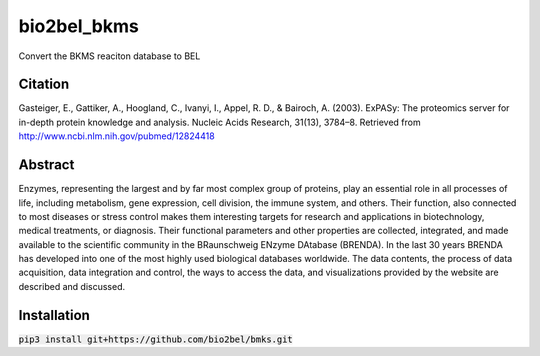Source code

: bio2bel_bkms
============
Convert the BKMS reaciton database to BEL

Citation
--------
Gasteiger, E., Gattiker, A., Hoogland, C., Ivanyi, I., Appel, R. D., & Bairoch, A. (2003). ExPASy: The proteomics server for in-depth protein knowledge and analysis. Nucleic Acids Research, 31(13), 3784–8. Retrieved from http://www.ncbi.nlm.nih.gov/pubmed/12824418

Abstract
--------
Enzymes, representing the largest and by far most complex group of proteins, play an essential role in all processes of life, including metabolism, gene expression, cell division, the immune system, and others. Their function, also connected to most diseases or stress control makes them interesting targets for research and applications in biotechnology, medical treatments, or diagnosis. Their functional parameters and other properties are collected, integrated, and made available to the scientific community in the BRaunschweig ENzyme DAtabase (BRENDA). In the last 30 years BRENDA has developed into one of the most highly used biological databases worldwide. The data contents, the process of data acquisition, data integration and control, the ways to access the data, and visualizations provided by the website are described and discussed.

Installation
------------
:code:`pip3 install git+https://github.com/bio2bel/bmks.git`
+ + +
What you need to do>
Write out all the data exactly, minus pictures.

Response>
Source code

: bio2bel_bkms
============
Convert the BKMS reaciton database to BEL

Citation
--------
Gasteiger, E., Gattiker, A., Hoogland, C., Ivanyi, I., Appel, R. D., & Bairoch, A. (2003). ExPASy: The proteomics server for in-depth protein knowledge and analysis. Nucleic Acids Research, 31(13), 3784–8. Retrieved from http://www.ncbi.nlm.nih.gov/pubmed/12824418

Abstract
--------
Enzymes, representing the largest and by far most complex group of proteins, play an essential role in all processes of life, including metabolism, gene expression, cell division, the immune system, and others. Their function, also connected to most diseases or stress control makes them interesting targets for research and applications in biotechnology, medical treatments, or diagnosis. Their functional parameters and other properties are collected, integrated, and made available to the scientific community in the BRaunschweig ENzyme DAtabase (BRENDA). In the last 30 years BRENDA has developed into one of the most highly used biological databases worldwide. The data contents, the process of data acquisition, data integration and control, the ways to access the data, and visualizations provided by the website are described and discussed.

Installation
------------
:code:`pip3 install git+https://github.com/bio2bel/bmks.git`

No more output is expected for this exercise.